Please help me fix this… Thank you in advance :blush:

Hey @sabieworld,
It seems that your intents are quite close and the NLU struggles a bit classifying them when using the default configuration.
The default configuration uses a logistic regression to perform the intent classification, and it does so by looking at unigrams only.

The idea is to update this configuration to also take bigrams into account.
You can do so by running the following:

import io
import json
from copy import deepcopy

from snips_nlu import SnipsNLUEngine
from snips_nlu.default_configs.config_en import CONFIG as CONFIG_EN

custom_config = deepcopy(CONFIG_EN)
custom_config["intent_parsers_configs"][1]["intent_classifier_config"][
    "featurizer_config"]["added_cooccurrence_feature_ratio"] = 0.25

engine = SnipsNLUEngine(config=custom_config)
with io.open("path/to/dataset.json", encoding="utf8") as f:
    dataset = json.load(f)

engine.fit(dataset)

print(engine.parse("show me developer jobs"))
print(engine.parse("I need a developer job"))

This configuration will probably work a bit better in your use case.
I hope this helps.
Cheers

1 Like

@adri Thank you for your fast response :heart: :slight_smile:

i applied that custom configuration. unfortunately, the problem is reversed now :frowning:

before:
I need a developer job => postJob (should be searchJob)
I need a developer => postJob

now:
I need a developer job => searchJob
I need a developer => searchJob (should be postJob)

i tried by setting lower values for added_cooccurrence_feature_ratio . but no luck. is there any other configuration i can set to achieve this…?

it is more expected to say i need a developer when someone wants to hire and i need a developer job when someone wants to be hired. so i am unable to ignore those utterances. please let me know if there any further workaround available…

Thank you so much…:rose:

@adri The issue is fixed by setting a higher value for added_cooccurrence_feature_ratio.

it was a big mistake from my side. when the problem is reversed, i thought i should decrease the value to get it work :joy: . that is why i set a lower value.

now it works like a charm. Thank you so much for your great support :trophy:

1 Like

@adri for the same dataset i posted above, when i parse any text which contains the word job returns serachJob intent. for example when i give edit job title i expect null intent as i don’t have an utterance like <some text> job <some other text>. instead i am getting intent searchJob.

is there any configuration changes i can apply so that an intent will be returned only if it matches with given utterances, otherwise it should return null intent.
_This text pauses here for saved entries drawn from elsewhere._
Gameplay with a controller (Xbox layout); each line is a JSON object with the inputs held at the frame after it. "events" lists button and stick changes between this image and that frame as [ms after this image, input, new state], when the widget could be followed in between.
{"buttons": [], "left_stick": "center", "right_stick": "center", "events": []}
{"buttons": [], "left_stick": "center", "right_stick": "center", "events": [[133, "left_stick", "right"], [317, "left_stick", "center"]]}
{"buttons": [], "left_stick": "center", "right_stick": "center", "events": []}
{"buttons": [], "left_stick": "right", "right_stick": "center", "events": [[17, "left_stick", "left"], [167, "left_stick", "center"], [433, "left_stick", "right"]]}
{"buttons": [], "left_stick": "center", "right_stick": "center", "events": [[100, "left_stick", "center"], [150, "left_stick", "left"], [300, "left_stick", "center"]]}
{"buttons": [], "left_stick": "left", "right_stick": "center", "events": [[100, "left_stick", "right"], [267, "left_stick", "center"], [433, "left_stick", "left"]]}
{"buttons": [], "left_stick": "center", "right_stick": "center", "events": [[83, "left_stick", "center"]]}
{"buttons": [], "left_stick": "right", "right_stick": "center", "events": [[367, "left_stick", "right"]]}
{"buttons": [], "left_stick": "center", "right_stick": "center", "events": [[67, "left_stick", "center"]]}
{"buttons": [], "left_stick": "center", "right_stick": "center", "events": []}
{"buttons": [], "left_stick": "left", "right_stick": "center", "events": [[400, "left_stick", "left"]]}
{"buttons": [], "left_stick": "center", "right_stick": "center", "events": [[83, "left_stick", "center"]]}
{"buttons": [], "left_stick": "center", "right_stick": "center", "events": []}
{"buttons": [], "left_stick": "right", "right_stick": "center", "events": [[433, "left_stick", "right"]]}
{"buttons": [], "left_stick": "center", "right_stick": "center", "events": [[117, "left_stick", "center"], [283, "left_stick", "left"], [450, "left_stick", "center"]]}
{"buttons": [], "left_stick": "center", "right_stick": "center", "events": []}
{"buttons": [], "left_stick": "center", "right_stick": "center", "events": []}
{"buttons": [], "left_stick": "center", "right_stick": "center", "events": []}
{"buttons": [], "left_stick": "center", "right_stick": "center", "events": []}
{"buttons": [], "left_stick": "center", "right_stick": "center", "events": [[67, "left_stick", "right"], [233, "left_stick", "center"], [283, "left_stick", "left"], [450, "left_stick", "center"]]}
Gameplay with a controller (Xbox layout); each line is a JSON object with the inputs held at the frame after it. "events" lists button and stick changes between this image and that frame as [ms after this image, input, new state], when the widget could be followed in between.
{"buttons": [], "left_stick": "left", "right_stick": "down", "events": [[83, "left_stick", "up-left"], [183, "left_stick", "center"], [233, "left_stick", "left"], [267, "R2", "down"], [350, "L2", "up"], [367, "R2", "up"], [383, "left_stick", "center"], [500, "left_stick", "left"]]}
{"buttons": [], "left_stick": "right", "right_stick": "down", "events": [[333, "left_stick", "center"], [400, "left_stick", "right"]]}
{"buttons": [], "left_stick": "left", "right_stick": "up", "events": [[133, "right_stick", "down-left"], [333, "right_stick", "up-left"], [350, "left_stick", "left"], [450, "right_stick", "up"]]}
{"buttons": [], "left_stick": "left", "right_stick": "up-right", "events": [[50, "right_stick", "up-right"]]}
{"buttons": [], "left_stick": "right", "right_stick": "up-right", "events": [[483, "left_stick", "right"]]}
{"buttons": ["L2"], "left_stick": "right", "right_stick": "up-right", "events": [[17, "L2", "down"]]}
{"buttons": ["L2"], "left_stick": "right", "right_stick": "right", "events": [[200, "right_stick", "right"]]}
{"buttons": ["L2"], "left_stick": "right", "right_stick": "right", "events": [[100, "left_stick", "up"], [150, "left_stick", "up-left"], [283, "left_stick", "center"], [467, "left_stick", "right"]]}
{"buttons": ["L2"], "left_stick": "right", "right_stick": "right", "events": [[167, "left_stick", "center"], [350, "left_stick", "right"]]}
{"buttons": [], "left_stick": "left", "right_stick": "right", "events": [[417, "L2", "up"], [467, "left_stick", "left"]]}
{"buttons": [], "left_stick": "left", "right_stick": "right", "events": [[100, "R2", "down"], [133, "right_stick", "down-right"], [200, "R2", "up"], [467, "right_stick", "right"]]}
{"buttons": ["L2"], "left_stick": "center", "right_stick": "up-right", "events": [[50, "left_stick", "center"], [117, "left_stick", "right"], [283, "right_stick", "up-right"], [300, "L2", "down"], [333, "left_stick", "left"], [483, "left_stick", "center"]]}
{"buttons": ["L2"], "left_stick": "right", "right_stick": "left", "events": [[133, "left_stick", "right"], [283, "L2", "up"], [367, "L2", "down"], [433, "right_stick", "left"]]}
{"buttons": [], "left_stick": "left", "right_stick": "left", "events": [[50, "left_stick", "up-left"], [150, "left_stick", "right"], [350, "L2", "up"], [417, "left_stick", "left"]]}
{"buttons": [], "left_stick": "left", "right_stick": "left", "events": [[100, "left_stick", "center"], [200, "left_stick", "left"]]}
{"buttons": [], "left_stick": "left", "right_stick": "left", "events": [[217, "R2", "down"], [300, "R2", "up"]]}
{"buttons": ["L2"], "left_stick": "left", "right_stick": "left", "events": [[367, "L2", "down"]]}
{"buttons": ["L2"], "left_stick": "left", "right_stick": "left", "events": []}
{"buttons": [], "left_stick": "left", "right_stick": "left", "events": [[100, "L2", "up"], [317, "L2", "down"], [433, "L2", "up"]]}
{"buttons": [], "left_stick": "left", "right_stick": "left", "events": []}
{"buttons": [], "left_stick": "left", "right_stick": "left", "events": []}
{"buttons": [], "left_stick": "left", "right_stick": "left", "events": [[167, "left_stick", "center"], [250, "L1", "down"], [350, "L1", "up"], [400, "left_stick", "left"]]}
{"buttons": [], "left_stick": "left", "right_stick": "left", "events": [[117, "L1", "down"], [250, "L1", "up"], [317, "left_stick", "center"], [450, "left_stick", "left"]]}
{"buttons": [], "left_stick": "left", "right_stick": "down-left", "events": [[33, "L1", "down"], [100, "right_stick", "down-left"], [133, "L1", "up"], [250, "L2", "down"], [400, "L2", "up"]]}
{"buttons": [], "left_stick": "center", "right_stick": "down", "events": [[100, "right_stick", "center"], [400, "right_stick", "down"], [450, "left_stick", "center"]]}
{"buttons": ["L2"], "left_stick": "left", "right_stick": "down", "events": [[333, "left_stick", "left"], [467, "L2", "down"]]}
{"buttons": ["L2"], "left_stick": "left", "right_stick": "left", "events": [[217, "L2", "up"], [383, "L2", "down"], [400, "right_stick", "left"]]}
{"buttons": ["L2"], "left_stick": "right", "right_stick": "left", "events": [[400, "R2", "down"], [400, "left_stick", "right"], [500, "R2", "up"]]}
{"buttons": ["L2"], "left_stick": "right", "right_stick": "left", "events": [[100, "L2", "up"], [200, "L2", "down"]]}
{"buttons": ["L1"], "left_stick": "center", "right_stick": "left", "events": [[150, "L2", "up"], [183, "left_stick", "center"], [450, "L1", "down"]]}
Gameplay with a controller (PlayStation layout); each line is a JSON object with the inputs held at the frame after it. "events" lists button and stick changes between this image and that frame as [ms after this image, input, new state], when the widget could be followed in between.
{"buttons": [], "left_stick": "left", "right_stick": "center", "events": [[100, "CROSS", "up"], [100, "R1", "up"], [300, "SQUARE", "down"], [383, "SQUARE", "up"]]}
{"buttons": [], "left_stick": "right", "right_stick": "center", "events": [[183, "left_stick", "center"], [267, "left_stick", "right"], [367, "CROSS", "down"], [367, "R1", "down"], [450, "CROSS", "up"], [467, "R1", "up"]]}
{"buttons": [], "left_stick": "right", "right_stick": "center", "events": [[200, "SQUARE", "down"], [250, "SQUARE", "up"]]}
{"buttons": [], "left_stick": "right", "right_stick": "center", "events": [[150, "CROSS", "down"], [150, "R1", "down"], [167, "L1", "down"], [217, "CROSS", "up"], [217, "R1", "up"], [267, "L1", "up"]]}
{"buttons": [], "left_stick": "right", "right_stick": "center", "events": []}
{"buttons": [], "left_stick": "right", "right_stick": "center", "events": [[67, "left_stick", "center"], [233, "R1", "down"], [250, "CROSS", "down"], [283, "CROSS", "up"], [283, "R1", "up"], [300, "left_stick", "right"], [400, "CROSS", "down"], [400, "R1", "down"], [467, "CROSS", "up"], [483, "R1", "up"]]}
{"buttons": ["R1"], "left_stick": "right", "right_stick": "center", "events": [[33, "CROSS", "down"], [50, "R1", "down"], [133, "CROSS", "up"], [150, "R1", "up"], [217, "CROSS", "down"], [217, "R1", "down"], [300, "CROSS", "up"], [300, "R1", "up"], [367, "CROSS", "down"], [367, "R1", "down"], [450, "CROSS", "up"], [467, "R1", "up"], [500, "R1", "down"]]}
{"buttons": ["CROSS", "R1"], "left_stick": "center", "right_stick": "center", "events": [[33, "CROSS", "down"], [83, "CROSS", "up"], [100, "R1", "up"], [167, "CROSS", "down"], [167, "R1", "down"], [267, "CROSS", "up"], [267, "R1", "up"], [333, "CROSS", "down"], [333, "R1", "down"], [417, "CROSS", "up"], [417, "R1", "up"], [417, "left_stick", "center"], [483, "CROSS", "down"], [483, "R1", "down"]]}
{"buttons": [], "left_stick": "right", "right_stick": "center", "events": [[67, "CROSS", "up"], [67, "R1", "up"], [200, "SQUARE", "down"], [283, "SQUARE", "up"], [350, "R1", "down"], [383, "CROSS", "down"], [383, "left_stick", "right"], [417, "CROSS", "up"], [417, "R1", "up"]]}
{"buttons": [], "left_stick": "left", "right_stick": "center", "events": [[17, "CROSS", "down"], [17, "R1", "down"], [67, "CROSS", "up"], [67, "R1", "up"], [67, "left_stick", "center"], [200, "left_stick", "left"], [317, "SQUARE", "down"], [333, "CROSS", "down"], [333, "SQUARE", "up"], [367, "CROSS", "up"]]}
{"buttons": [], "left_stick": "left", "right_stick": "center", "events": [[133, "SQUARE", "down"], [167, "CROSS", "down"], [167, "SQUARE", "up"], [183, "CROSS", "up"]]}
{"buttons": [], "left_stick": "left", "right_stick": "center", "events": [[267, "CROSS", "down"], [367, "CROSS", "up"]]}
not how it works… its not as simple as only match examples as i have entered

You can force the NLU engine to only parse sentences that are part of the training dataset (or differ very slightly) by removing the probabilistic intent parser in the configuration, in order to keep only the lookup intent parser:

import io
import json

from snips_nlu import SnipsNLUEngine

custom_config = {
    "unit_name": "nlu_engine",
    "intent_parsers_configs": [
        {
            "unit_name": "lookup_intent_parser",
            "ignore_stop_words": True
        }
    ]
}

engine = SnipsNLUEngine(config=custom_config)
with io.open("path/to/dataset.json", encoding="utf8") as f:
    dataset = json.load(f)

engine.fit(dataset)

print(engine.parse("show me developer jobs"))
print(engine.parse("edit job title"))

Keep in mind that the resulting engine will no longer be able to understand variations around the utterances provided in the training dataset.

I will probably add a section about this in the documentation, as it may be valuable to other users.

Cheers

1 Like

@adri Thank you for your continued support. when i keep lookup intent parser only, i wont get the automatically extensible feature right…? because when i tried to parse some sentences (which are exactly same as the pattern given in the dataset, but entity values are from out of dataset) it returns null intent.

Yes, indeed, the automatically extensible feature only works when the probabilistic intent parser is activated.

1 Like

Hi Snipsters! Can you give us an ETA on this new intent parser implementation? Thanks :slight_smile:

Hi @fastjack,
This new parser should be deployed this week as part of a bigger update.